I do employment law for the Free Representation Unit.


michael at


Why we need judges to have discretion

06 May 2015

Cranwell v Cullen is a classic example of why absolute procedural rules are a menace.

As all employment lawyers know, to bring most claims in the employment tribunal, you must first contact ACAS, in order that Early Conciliation might occur. You don’t actually have to engage with conciliation – and neither does the employer – but you must complete the form.

Unsurprisingly a significant proportion of the public does not know this.

Maybe that’s why, when Ms Cranwell wished to bring a claim against her employer for sexual harassment, she did not contact ACAS. Perhaps she wasn’t aware of the requirement at all. Perhaps she assumed that where conciliation was obviously pointless there was no need.

Perhaps she assumed that there was an exception for claimants who were alleging that they had been physically assaulted by their employer.

She was wrong. That’s not what the law says. And therefore Cranwell v Cullen is a sorry account of her being told that, first by the tribunal Judge and then by the President of the Employment Appeal Tribunal.

Both of them, in my humble opinion, are absolutely right about the law. There simply is no discretion. As the President notes ‘The question … is not one of sympathy; the question is one of the law which is applicable.’

But the law itself is wrong. It’s wrong in the specific. Nobody who has suffered serious sexually harassment should be forced to start a conciliation process that will inevitably bring them into contact, albeit indirect contact, with the person who harassed them.1

But it’s wrong in the general as well. Judges should be there to apply judgment.
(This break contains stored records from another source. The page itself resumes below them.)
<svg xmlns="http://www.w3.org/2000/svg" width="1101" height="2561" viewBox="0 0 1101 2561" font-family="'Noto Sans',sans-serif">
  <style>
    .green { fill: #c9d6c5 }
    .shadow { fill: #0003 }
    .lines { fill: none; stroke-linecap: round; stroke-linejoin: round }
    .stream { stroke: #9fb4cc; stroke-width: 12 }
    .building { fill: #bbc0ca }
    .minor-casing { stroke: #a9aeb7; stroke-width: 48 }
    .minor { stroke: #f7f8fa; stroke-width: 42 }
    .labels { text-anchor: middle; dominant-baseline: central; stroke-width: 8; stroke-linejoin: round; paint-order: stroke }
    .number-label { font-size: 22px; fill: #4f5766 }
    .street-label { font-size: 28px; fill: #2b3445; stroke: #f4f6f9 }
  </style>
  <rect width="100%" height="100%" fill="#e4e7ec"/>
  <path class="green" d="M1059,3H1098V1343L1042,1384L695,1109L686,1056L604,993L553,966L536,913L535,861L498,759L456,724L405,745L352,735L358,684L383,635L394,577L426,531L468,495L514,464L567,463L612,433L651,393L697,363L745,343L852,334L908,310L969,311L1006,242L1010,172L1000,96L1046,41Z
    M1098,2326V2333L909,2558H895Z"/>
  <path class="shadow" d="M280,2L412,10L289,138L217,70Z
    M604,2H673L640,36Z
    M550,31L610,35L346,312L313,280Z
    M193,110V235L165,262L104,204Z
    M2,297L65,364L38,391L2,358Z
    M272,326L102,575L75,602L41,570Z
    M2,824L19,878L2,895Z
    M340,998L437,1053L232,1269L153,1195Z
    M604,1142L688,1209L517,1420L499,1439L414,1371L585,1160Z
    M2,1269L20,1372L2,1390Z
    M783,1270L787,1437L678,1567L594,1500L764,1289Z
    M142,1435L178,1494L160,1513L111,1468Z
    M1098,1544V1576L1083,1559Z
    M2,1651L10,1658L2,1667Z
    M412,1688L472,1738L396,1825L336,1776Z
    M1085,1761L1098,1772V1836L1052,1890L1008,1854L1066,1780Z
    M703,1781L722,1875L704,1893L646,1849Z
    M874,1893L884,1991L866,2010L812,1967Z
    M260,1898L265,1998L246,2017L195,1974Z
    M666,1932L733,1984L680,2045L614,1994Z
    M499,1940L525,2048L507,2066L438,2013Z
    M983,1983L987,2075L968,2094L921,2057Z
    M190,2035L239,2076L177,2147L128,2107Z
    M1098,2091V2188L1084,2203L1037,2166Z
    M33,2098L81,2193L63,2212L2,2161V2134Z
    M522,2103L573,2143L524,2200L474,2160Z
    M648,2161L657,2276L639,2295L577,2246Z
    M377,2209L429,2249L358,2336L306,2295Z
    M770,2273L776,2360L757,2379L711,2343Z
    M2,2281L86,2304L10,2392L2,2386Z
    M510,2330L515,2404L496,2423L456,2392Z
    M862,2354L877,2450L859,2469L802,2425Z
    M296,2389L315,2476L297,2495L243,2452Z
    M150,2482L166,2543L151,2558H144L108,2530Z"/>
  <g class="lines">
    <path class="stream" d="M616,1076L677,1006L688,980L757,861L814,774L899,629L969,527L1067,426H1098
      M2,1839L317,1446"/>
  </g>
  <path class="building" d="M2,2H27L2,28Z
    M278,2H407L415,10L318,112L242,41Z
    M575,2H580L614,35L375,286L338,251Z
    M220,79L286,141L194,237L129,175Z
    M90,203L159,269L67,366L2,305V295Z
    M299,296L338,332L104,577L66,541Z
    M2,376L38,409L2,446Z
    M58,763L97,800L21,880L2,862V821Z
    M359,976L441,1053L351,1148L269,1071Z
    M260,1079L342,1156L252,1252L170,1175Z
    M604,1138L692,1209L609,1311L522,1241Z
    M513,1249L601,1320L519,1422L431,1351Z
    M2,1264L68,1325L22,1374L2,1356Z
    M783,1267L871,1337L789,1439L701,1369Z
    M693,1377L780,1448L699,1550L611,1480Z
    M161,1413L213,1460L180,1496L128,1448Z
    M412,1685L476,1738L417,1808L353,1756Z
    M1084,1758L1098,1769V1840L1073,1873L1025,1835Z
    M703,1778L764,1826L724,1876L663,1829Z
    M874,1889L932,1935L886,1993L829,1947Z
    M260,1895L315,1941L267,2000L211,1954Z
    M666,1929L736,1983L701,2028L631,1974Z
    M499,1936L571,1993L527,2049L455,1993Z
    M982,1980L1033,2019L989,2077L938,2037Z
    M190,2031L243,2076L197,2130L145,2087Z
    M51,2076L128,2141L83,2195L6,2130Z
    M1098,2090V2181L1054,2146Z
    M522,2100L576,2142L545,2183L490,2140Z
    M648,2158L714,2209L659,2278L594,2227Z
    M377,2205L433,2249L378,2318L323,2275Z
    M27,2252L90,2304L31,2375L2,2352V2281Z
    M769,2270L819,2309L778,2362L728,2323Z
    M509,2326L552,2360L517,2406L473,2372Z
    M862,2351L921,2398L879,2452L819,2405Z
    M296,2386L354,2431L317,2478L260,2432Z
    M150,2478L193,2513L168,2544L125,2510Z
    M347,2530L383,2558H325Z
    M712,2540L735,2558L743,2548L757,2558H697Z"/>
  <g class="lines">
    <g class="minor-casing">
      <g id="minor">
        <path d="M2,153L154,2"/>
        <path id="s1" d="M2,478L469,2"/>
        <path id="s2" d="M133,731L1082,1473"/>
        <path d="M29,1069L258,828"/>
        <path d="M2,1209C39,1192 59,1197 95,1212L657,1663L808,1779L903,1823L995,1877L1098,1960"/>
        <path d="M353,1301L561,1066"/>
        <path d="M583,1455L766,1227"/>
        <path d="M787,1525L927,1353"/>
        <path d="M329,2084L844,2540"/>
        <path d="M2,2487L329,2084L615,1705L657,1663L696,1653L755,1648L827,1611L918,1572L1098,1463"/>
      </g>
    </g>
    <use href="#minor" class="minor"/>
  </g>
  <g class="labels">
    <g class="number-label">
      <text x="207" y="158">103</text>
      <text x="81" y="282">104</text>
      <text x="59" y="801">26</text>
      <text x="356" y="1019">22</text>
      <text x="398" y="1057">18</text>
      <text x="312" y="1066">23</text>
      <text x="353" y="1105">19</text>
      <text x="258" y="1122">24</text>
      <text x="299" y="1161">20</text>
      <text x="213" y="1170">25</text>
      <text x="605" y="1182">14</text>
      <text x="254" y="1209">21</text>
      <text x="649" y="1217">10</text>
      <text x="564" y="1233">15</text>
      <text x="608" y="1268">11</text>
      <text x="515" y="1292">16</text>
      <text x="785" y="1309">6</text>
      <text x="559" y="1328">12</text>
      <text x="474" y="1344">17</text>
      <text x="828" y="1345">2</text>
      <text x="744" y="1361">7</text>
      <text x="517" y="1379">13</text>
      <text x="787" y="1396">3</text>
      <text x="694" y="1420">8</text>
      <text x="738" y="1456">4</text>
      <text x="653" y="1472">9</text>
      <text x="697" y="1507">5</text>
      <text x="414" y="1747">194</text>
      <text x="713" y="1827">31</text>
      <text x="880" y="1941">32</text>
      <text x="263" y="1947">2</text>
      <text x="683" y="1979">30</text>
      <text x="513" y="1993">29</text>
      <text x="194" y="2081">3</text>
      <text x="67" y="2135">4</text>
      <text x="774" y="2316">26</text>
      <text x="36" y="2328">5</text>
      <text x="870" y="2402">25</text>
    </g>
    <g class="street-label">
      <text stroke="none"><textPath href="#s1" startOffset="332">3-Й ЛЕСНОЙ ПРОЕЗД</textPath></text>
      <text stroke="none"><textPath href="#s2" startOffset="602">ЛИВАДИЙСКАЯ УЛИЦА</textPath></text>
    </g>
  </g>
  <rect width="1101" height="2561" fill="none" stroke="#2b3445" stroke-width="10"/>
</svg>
It’s right there in the name.

The Employment Judge should have been able to say ‘There is a rule. You haven’t followed it. But this is obviously an unusual case and having considered all the facts I’m going to let you continue.’ He couldn’t do that, because the rule doesn’t allow any discretion. That is wrong, because there are always unusual or exceptional cases where the normal rule will create unfairness or injustice. Judges are there to identify those circumstances and to make sure fairness prevails. The rules have to give them space to do so.

  1. It’s worth noting that the Statutory Dispute Resolution Rules were actually better on this. Regulation 11 of the Employment Act 2002 (Dispute Resolutions) 2004 provided an exception where there had been harassment and the claimant reasonably believed that complying with the procedure would lead to further harassment.